LinkedIn has highlighted it on the Marketing Solution’s page. I spoke with our in-house digital marketer. Her satisfaction with the feature was 100% and she synced all audiences from RollWorks to LinkedIn.
Customer Quotes
“Audience Sync combines the power of RollWorks account-based intent targeting with the reach of the LinkedIn platform, where our niche HR audience spends a lot of their time. This is a game-changer for our lead-gen campaigns as we continue to test new ad formats.”
“Audience Sync allows us to take our targeting to the next-level. In a short period of time, we’ve already seen the difference intent data can make in campaign performance. We are excited to harness its power across multiple platforms to create a seamless digital user experience.”

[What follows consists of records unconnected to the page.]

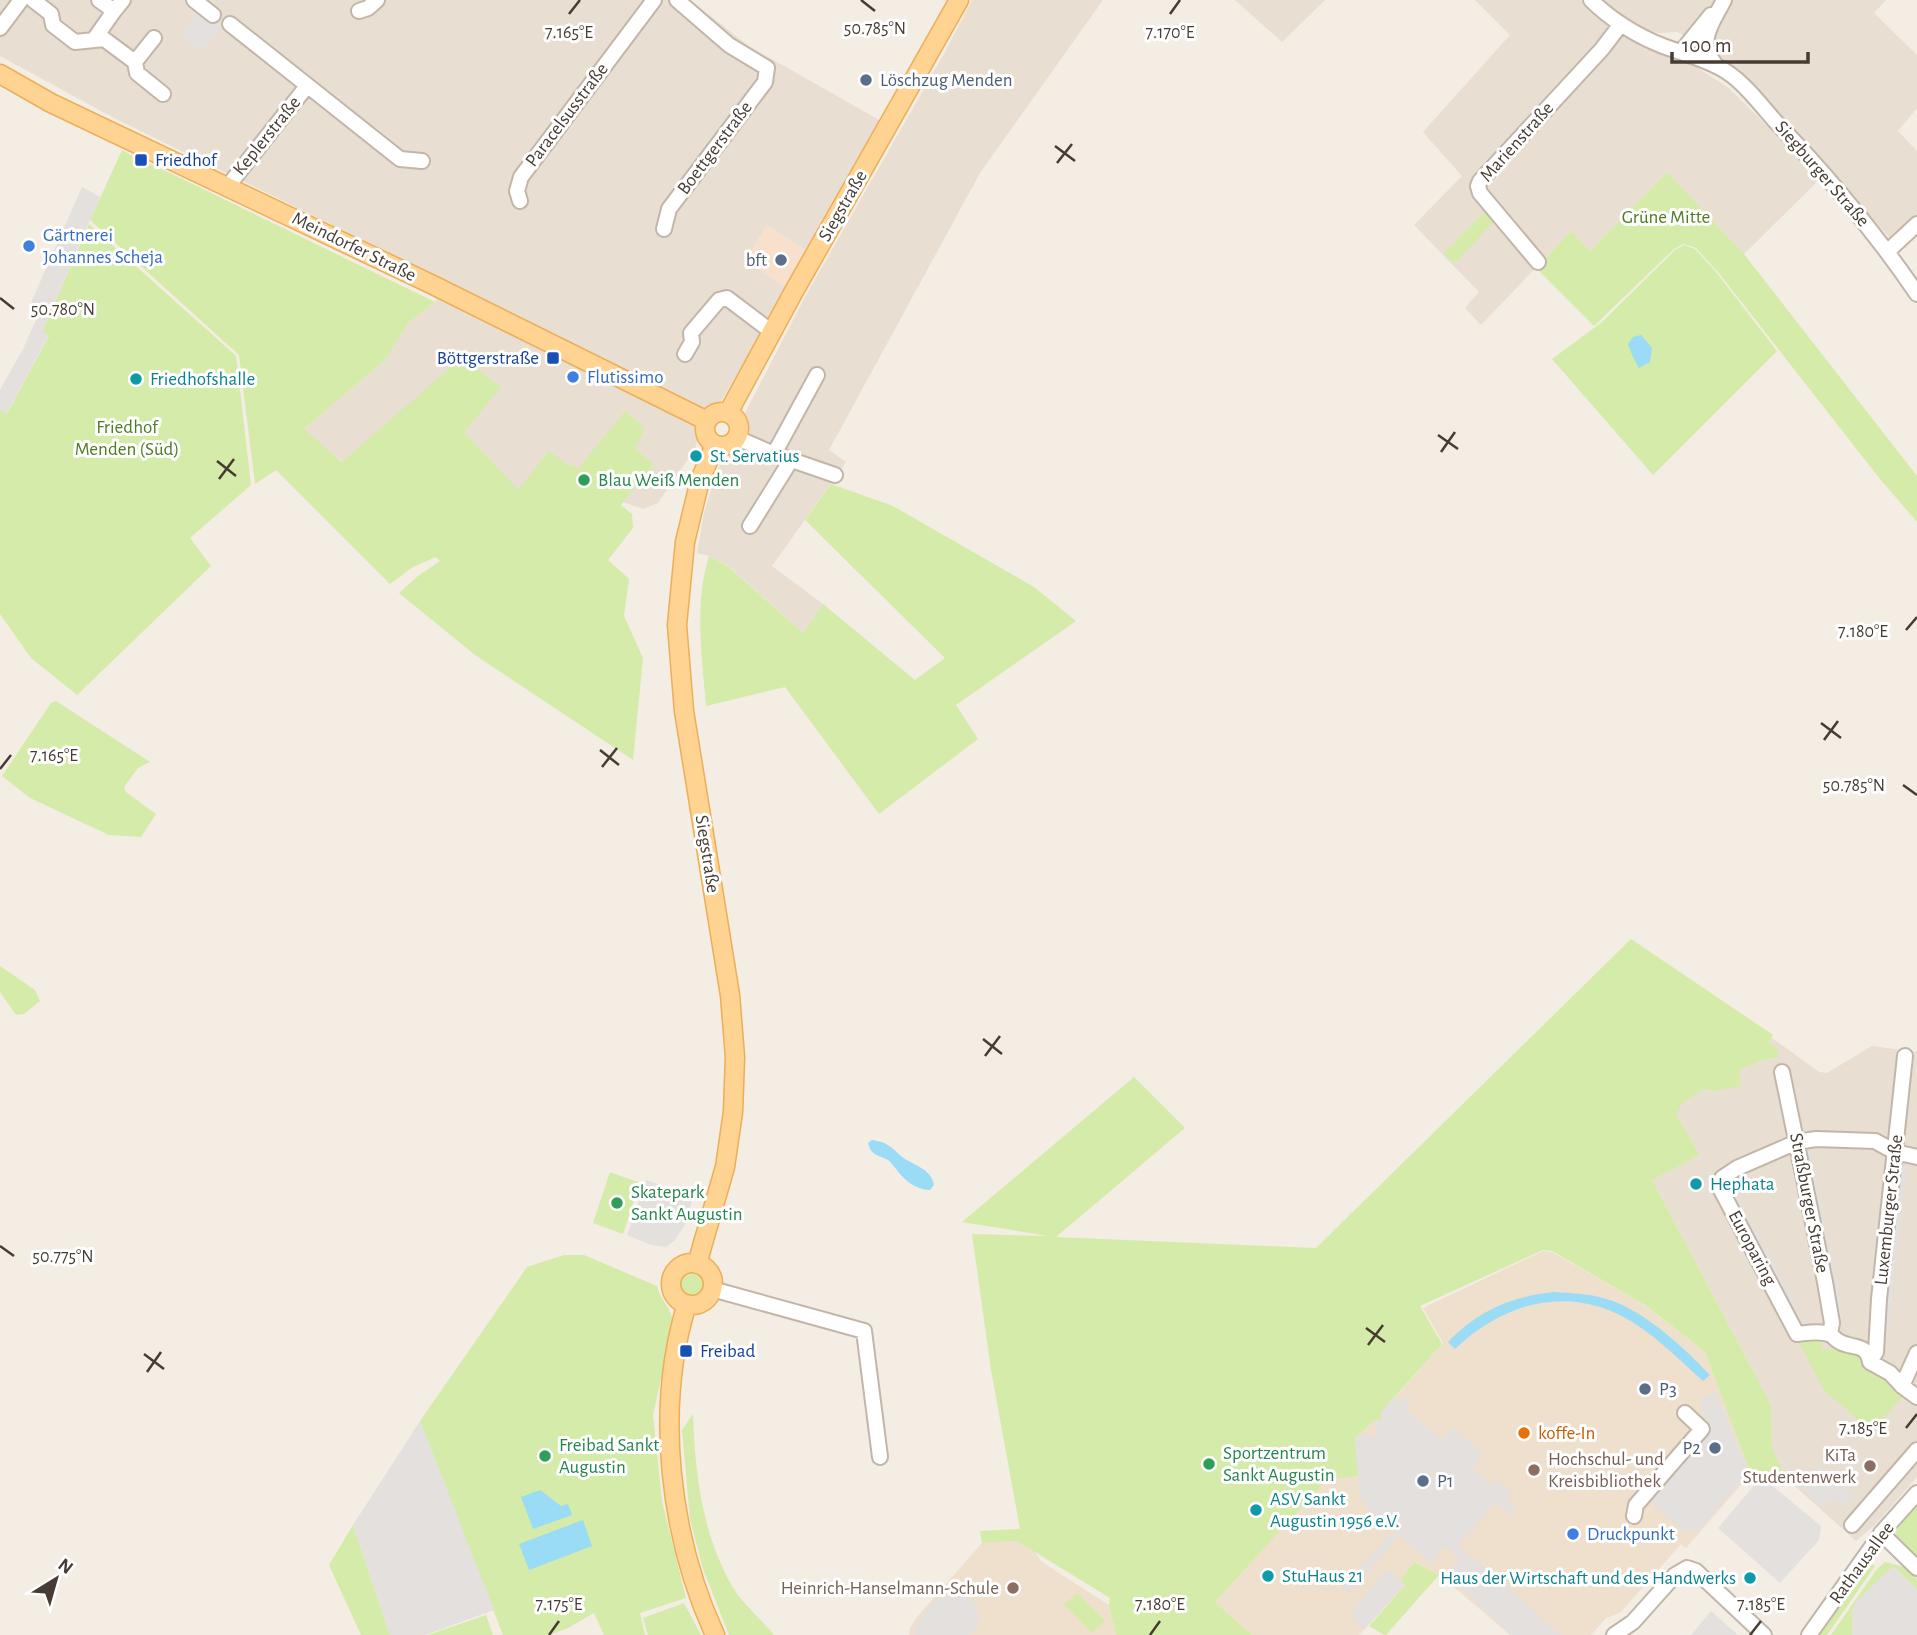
<svg xmlns="http://www.w3.org/2000/svg" width="1917" height="1635" viewBox="0 0 1917 1635" font-family="'Alegreya Sans',sans-serif">
<style>
.residential{fill:#e8ded1}
.commercial{fill:#f8e0cc}
.education{fill:#eee0cc}
.green{fill:#d5eba9}
.parking{fill:#e3e0dd}
.water{fill:#9adbf6}
.lines{fill:none;stroke-linecap:round;stroke-linejoin:round}
.minor-casing{stroke:#c2b6a9;stroke-width:18}
.major-casing{stroke:#edae58;stroke-width:21}
.minor{stroke:#fff;stroke-width:14}
.major{stroke:#ffd391;stroke-width:18}
.ticks{fill:none;stroke:#463c33;stroke-width:2.5}
.service-dot{fill:#5c6f8a;stroke:#fff;stroke-width:2.5}
.transit-dot{fill:#1a4fb4;stroke:#fff;stroke-width:2.5}
.shop-dot{fill:#3f7fe0;stroke:#fff;stroke-width:2.5}
.culture-dot{fill:#0f9aa8;stroke:#fff;stroke-width:2.5}
.leisure-dot{fill:#2e9e5b;stroke:#fff;stroke-width:2.5}
.food-dot{fill:#e8710a;stroke:#fff;stroke-width:2.5}
.education-dot{fill:#8d6e63;stroke:#fff;stroke-width:2.5}
.labels{text-anchor:middle;dominant-baseline:central;stroke-width:6;stroke-linejoin:round;paint-order:stroke}
.service-label{font-size:19px;fill:#4e5e75;stroke:#fff;text-anchor:start}
.street-label{font-size:19px;fill:#463c33;stroke:#fff}
.transit-label{font-size:19px;fill:#164399;stroke:#fff;text-anchor:start}
.park-label{font-size:19px;fill:#4f7c22;stroke:#fff}
.shop-label{font-size:19px;fill:#366cbe;stroke:#fff;text-anchor:start}
.culture-label{font-size:19px;fill:#0d838f;stroke:#fff;text-anchor:start}
.leisure-label{font-size:19px;fill:#27864d;stroke:#fff;text-anchor:start}
.food-label{font-size:19px;fill:#c56008;stroke:#fff;text-anchor:start}
.education-label{font-size:19px;fill:#785e54;stroke:#fff;text-anchor:end}
.ticks-label{font-size:18px;text-anchor:middle;fill:#463c33;stroke:#fff;stroke-width:6;stroke-linejoin:round;paint-order:stroke}
</style>
<rect width="100%" height="100%" fill="#f3ede4"/>
<path class="residential" d="M0 0H690L749 46 881 121 810 253 767 225 746 260 787 289 721 401 703 420 695 449 658 503 643 509 623 502 654 464 635 448 638 439 578 470 570 464 518 491 463 432 462 359 343 462 303 430 386 359 409 322 435 302 447 281 114 118 0 56Z
M972 0H1103L980 173 829 450 846 462 772 566 823 604 803 633 730 567 709 556 697 553 704 513 717 471 723 460 740 451 750 432 745 413 805 297 945 52Z
M1235 0H1325L1282 42Z
M1475 0H1581L1619 35 1662 54 1685 60 1729 88 1820 179 1744 254 1667 172 1590 251 1571 231 1481 325 1465 308 1479 292 1414 225 1462 176 1423 132 1510 35Z
M1604 0H1886L1874 13 1917 55V108L1898 131 1917 151V218L1896 238 1889 237 1751 82 1715 52 1677 32 1658 33 1642 28 1628 20Z
M1772 1038 1819 1072 1827 1073 1872 1046 1917 1052V1477L1875 1525 1856 1541 1786 1478 1772 1448 1771 1405 1652 1180 1700 1155 1677 1116 1676 1112 1683 1103 1704 1089 1714 1091 1739 1070 1763 1060 1778 1057 1769 1043Z"/>
<path class="commercial" d="M767 225 810 253 787 289 746 260Z"/>
<path class="education" d="M1543 1251 1552 1252 1643 1304 1705 1352 1748 1467 1743 1473 1746 1479 1686 1548 1681 1544 1620 1613 1606 1618 1591 1635H1510L1441 1576 1416 1562 1405 1585 1359 1635H1252L1215 1602 1326 1479 1355 1438 1375 1420 1443 1343 1423 1308Z
M1017 1541 1032 1548 1041 1561 1051 1568 1109 1605 1116 1635H909L910 1628 917 1617 982 1543Z"/>
<path class="green" d="M122 150 144 163 146 162 170 173 435 302 409 322 386 359 304 429 342 462 461 358 501 387 464 432 518 490 549 451 568 465 570 464 578 469 625 411 645 428 635 448 654 464 621 505 632 514 633 528 608 560 629 579 624 616 643 658 633 760 475 655 399 593 418 576 440 561 436 557 413 567 390 584 276 470 255 484 239 355 90 220Z
M1667 172 1744 254 1917 476V522L1880 479 1718 272 1696 248 1683 244 1674 249 1594 326 1536 268 1571 231 1590 251Z
M1485 211 1495 220 1454 264 1444 253Z
M89 224 236 356 251 485 190 538 211 566 77 695 31 658 0 614V410L7 413 49 336 42 332Z
M1684 245 1695 249 1716 272 1777 351 1653 475 1552 359 1602 322 1675 250Z
M831 484 893 506 1034 587 1076 621 956 705 978 739 879 814 785 687 706 706C702 657 694 604 709 556L729 567 803 633 823 604 915 680 945 658 805 520Z
M56 701 150 762 138 768 124 787 126 792 156 814 141 837 109 835 30 798 2 776 51 703Z
M1631 939 1773 1035 1769 1043 1778 1049V1057L1763 1060 1739 1070 1741 1086 1714 1091 1704 1089 1683 1103 1677 1112V1116L1700 1155 1652 1180 1771 1405 1772 1448 1786 1478 1765 1486 1745 1471 1748 1467 1705 1352 1645 1305 1552 1251 1543 1250 1420 1306 1442 1344 1381 1412V1420H1375L1355 1438 1358 1476 1326 1480 1215 1602 1252 1635H1116L1109 1605 1110 1598 1017 1541 982 1543 980 1531 1020 1529 991 1370 972 1234 1048 1236 962 1222 1134 1077 1185 1128 1056 1237 1316 1248Z
M0 966 35 990 40 1001 24 1014 16 1015 0 992Z
M610 1172 640 1183 623 1234 593 1223Z
M564 1255H584L657 1286C660 1300 671 1307 673 1322L653 1415 662 1501 686 1598 640 1613 645 1635H604L594 1613 568 1628 550 1635H503L420 1421 527 1267Z
M679 1284a13 13 0 1 1 26 0a13 13 0 1 1-26 0Z
M1799 1337 1822 1339V1350L1854 1348 1891 1378 1904 1395 1867 1436 1860 1421 1824 1390 1798 1341Z
M693 1414C695 1474 702 1533 732 1586 742 1603 761 1619 774 1635H729L703 1569 690 1519 682 1430Z
M1917 1501V1559L1895 1539V1533Z
M353 1525 390 1635H361L329 1565Z
M1415 1562 1439 1575 1386 1635H1384L1369 1626 1405 1585 1401 1579Z
M1885 1562 1905 1567 1917 1579V1590L1893 1566 1852 1609V1635H1831L1877 1569Z
M1872 1564 1875 1566 1827 1635H1818L1864 1570 1866 1572Z
M1077 1593 1105 1621 1092 1633 1064 1605Z
M684 1603 701 1635H648L643 1618Z
M486 1615 493 1635H428Z"/>
<path class="parking" d="M201 10 223 27 199 51 180 37Z
M82 187 100 197 42 332 49 335 6 414 0 410V390L23 349 40 311 30 305Z
M1810 1151 1843 1315 1835 1317 1802 1152Z
M1898 1164 1907 1165 1888 1335 1880 1334Z
M646 1180 693 1197 686 1223 675 1240 666 1247 651 1245 627 1235Z
M1733 1188 1798 1308 1791 1312 1728 1192Z
M1716 1392 1746 1467 1741 1473 1744 1477 1696 1534 1692 1530H1682L1647 1499 1709 1429 1699 1402 1703 1400 1704 1397Z
M1394 1397 1401 1402 1406 1397 1412 1402 1406 1409 1441 1440 1453 1427 1483 1454 1472 1468 1491 1484 1495 1479 1513 1494 1508 1501 1516 1507 1510 1514 1500 1505H1493L1458 1546 1470 1558 1472 1556 1488 1570 1487 1573 1491 1577 1494 1575 1542 1618 1540 1620 1545 1624 1547 1623 1561 1635H1510L1494 1617 1492 1618 1462 1589 1450 1581 1451 1579 1447 1575 1459 1560 1447 1547 1443 1548 1431 1563 1364 1505 1367 1500 1360 1499 1355 1438 1369 1433 1370 1437 1377 1436 1375 1420H1381V1412Z
M420 1421 494 1610 425 1635H390L353 1525Z
M1819 1465 1853 1496 1844 1506 1833 1497 1823 1508 1800 1487Z
M1758 1481 1765 1486 1769 1483 1821 1526 1819 1540 1780 1583 1718 1528Z
M1391 1533 1398 1538 1348 1593 1342 1588Z
M1893 1566 1917 1590V1635H1852V1608L1856 1605 1854 1603Z
M1390 1570 1404 1585 1364 1630 1354 1620 1352 1610 1384 1572Z
M950 1590 968 1597 977 1607 979 1621 975 1629 969 1635H915V1626L936 1599 950 1596Z
M1711 1611 1738 1635H1691Z"/>
<path class="water" d="M1641 335 1652 348 1650 362 1639 368C1637 365 1628 347 1628 344L1633 337Z
M872 1140C887 1142 891 1147 901 1156 914 1166 931 1168 934 1185L930 1190C916 1190 904 1180 896 1169 894 1167 891 1162 888 1160 879 1155 871 1156 868 1143Z
M1553 1292C1573 1293 1594 1294 1613 1301 1649 1315 1683 1347 1710 1375L1703 1381C1682 1362 1661 1341 1637 1325 1575 1283 1506 1300 1455 1349L1448 1342C1478 1311 1510 1297 1553 1292Z
M540 1490 561 1506 568 1504 572 1515 533 1529 521 1497Z
M583 1520 592 1546 529 1570 519 1544Z"/>
<g class="lines">
<g class="minor-casing">
<path id="minor" d="M33 0 51 14 53 25 75 42 104 39 135 62 154 38
M99 0 114 11 123 0
M194 0 213 15
M1591 0C1610 19 1637 36 1663 46 1684 54 1707 59 1727 72 1745 84 1760 104 1775 121 1827 175 1875 232 1917 294
M359 11 368 8 377 0
M230 24 400 159 422 161
M0 28 21 0
M95 38 114 11
M1681 52 1711 15
M135 62 137 73 163 94
M1715 64C1696 41 1713 22 1724 0
M228 186 307 86
M520 201 517 191 521 177 654 0
M664 229 669 209 765 82 767 68 729 45 677 0
M1888 251 1917 224
M1538 262 1480 193 1478 186 1480 181 1602 49 1621 24
M685 354 692 342 691 333 719 300 727 298 772 332
M737 438 774 454 835 475
M774 454 817 375
M750 526 791 460
M1782 1072 1825 1282 1832 1323 1830 1334
M1917 1157 1895 1152 1875 1141 1816 1139 1797 1142 1737 1168 1722 1178 1720 1188 1797 1334C1807 1333 1821 1330 1831 1335 1834 1337 1836 1340 1840 1342 1853 1349 1867 1343 1870 1362L1890 1373 1902 1386 1917 1397
M712 1289 864 1331 880 1457
M1870 1362 1876 1352 1879 1299 1905 1056
M1902 1386 1917 1353
M1634 1516 1636 1505 1702 1429 1685 1413
M1852 1525 1917 1450
M1881 1533 1917 1568
M1614 1635 1633 1622 1675 1575 1687 1568 1696 1571 1764 1635
M1809 1635 1883 1531 1917 1493"/>
</g>
<g class="major-casing">
<path id="major" d="M0 74 51 103 433 285 707 421
M705 429a17 17 0 1 1 34 0a17 17 0 1 1-34 0Z
M728 413 793 293 959 0
M671 1284a21 21 0 1 1 42 0a21 21 0 1 1-42 0Z
M697 1264 725 1167 733 1112 735 1057 730 995 684 711 677 625 685 542 700 480 715 445
M687 1304C654 1409 670 1537 715 1635"/>
</g>
<use href="#minor" class="minor"/>
<use href="#major" class="major"/>
</g>
<path class="ticks" d="M861 0 875 11M569 14 580 0M1170 14 1180 0M1055 146 1075 161M1057 163 1072 144M0 298 14 309M1438 435 1458 449M1441 452 1455 432M217 461 236 476M219 479 234 459M1906 630 1917 617M1821 723 1841 738M1824 740 1838 721M600 750 619 765M602 767 617 748M0 769 11 755M1903 785 1917 795M983 1039 1002 1054M985 1056 1000 1036M0 1246 14 1256M1366 1328 1385 1342M1368 1345 1383 1325M144 1354 164 1369M147 1372 161 1352M1906 1428 1917 1414M549 1635 559 1621M1150 1635 1160 1621M1750 1635 1761 1621"/>
<g class="service-dot">
<circle cx="866" cy="80" r="7"/>
<circle cx="781" cy="260" r="7"/>
<circle cx="1645" cy="1389" r="7"/>
<circle cx="1715" cy="1448" r="7"/>
<circle cx="1423" cy="1481" r="7"/>
</g>
<g class="transit-dot">
<rect x="134" y="153" width="14" height="14" rx="3.5"/>
<rect x="546" y="351" width="14" height="14" rx="3.5"/>
<rect x="679" y="1344" width="14" height="14" rx="3.5"/>
</g>
<g class="shop-dot">
<circle cx="29" cy="246" r="7"/>
<circle cx="573" cy="377" r="7"/>
<circle cx="1573" cy="1534" r="7"/>
</g>
<g class="culture-dot">
<circle cx="136" cy="379" r="7"/>
<circle cx="696" cy="456" r="7"/>
<circle cx="1696" cy="1184" r="7"/>
<circle cx="1256" cy="1510" r="7"/>
<circle cx="1268" cy="1576" r="7"/>
<circle cx="1750" cy="1578" r="7"/>
</g>
<g class="leisure-dot">
<circle cx="584" cy="480" r="7"/>
<circle cx="617" cy="1203" r="7"/>
<circle cx="545" cy="1456" r="7"/>
<circle cx="1209" cy="1464" r="7"/>
</g>
<circle class="food-dot" cx="1524" cy="1433" r="7"/>
<g class="education-dot">
<circle cx="1870" cy="1466" r="7"/>
<circle cx="1534" cy="1470" r="7"/>
<circle cx="1013" cy="1588" r="7"/>
</g>
<g class="labels">
<g class="service-label">
<text x="880" y="80">Löschzug Menden</text>
<text x="767" y="260" text-anchor="end">bft</text>
<text x="1659" y="1389">P3</text>
<text x="1701" y="1448" text-anchor="end">P2</text>
<text x="1437" y="1481">P1</text>
</g>
<g class="street-label">
<text transform="translate(567 115) rotate(-53)">Paracelsusstraße</text>
<text transform="translate(267 136) rotate(-51)">Keplerstraße</text>
<text transform="translate(1517 142) rotate(-48)">Marienstraße</text>
<text transform="translate(715 148) rotate(-53)">Boettgerstraße</text>
<text transform="translate(1822 174) rotate(49)">Siegburger Straße</text>
<text transform="translate(843 206) rotate(-60)">Siegstraße</text>
<text transform="translate(354 247) rotate(26)">Meindorfer Straße</text>
<text transform="translate(707 854) rotate(81)">Siegstraße</text>
<text transform="translate(1809 1203) rotate(79)">Straßburger Straße</text>
<text transform="translate(1889 1210) rotate(-84)">Luxemburger Straße</text>
<text transform="translate(1752 1248) rotate(62)">Europaring</text>
<text transform="translate(1862 1563) rotate(-54)">Rathausallee</text>
</g>
<g class="transit-label">
<text x="155" y="160">Friedhof</text>
<text x="539" y="358" text-anchor="end">Böttgerstraße</text>
<text x="700" y="1351">Freibad</text>
</g>
<g class="park-label">
<text x="1666" y="217">Grüne Mitte</text>
<text x="127" y="427">Friedhof<tspan x="127" dy="22">Menden (Süd)</tspan></text>
</g>
<g class="shop-label">
<text x="43" y="235">Gärtnerei<tspan x="43" dy="22">Johannes Scheja</tspan></text>
<text x="587" y="377">Flutissimo</text>
<text x="1587" y="1534">Druckpunkt</text>
</g>
<g class="culture-label">
<text x="150" y="379">Friedhofshalle</text>
<text x="710" y="456">St. Servatius</text>
<text x="1710" y="1184">Hephata</text>
<text x="1270" y="1499">ASV Sankt<tspan x="1270" dy="22">Augustin 1956 e.V.</tspan></text>
<text x="1282" y="1576">StuHaus 21</text>
<text x="1736" y="1578" text-anchor="end">Haus der Wirtschaft und des Handwerks</text>
</g>
<g class="leisure-label">
<text x="598" y="480">Blau Weiß Menden</text>
<text x="631" y="1192">Skatepark<tspan x="631" dy="22">Sankt Augustin</tspan></text>
<text x="559" y="1445">Freibad Sankt<tspan x="559" dy="22">Augustin</tspan></text>
<text x="1223" y="1453">Sportzentrum<tspan x="1223" dy="22">Sankt Augustin</tspan></text>
</g>
<g class="food-label">
<text x="1538" y="1433">koffe-In</text>
</g>
<g class="education-label">
<text x="1856" y="1455">KiTa<tspan x="1856" dy="22">Studentenwerk</tspan></text>
<text x="1548" y="1459" text-anchor="start">Hochschul- und<tspan x="1548" dy="22">Kreisbibliothek</tspan></text>
<text x="999" y="1588">Heinrich-Hanselmann-Schule</text>
</g>
</g>
<g class="ticks-label">
<text x="875" y="34">50.785°N</text>
<text x="569" y="38">7.165°E</text>
<text x="1170" y="38">7.170°E</text>
<text x="63" y="315">50.780°N</text>
<text x="1863" y="637">7.180°E</text>
<text x="54" y="761">7.165°E</text>
<text x="1854" y="791">50.785°N</text>
<text x="63" y="1262">50.775°N</text>
<text x="1863" y="1434">7.185°E</text>
<text x="559" y="1610">7.175°E</text>
<text x="1160" y="1610">7.180°E</text>
<text x="1761" y="1610">7.185°E</text>
</g>
<g transform="translate(56 1579) rotate(37)" stroke="#ffffff" stroke-width="5" paint-order="stroke">
<path d="M0-5L12 26L0 18L-12 26Z" fill="#463c33"/>
<text y="-10" font-size="19" font-weight="bold" text-anchor="middle" fill="#463c33">N</text>
</g>
<path d="M1672 52v10h136v-10" fill="none" stroke="#463c33" stroke-width="3.5"/>
<text x="1682" y="52" font-size="21" fill="#463c33" stroke="#ffffff" stroke-width="5" paint-order="stroke">100 m</text>
</svg>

Challenge: What is the best way to display sync states?
A feature like this should handle sync states from both RollWorks and LinkedIn perspectives. In RollWorks, four states reflect the daily push: Initiating, Synced, Out-of-sync, and Stopped. A state in LinkedIn represents how an audience is created or updated from an external platform, along with how the audience is used in a LinkedIn campaign.
The product team discussed whether we should just use LinkedIn's states. In my opinion, RollWorks should use the same language rather than relying on connected platforms. Each platform could define states differently as we add more Destinations. Keeping RollWorks' language consistent and stating the fact from our platform's perspective is important. In the event of an issue, users can identify where it occurred, whether it occurred in RollWorks or the connect platform, as well as how to resolve it.
Our implementation revealed many edge cases and mirroring LinkedIn's states was difficult because LinkedIn's states include how the audience is used in the campaign. The engineering team and product manager struggled to find solutions since the information was scattered across Jira tickets and Google Docs.
As a way to solve the problem together, I created a "Definition of States and Use Cases" board. It details the information, design, and potential solutions per use case. I invited the team to go through each case one by one, and just in a week, we successfully resolved them all. In two months, the engineering team deployed the improvements based on the details I provided in the tickets. Our customer enablement manager also used this board to update the Help Center's use cases.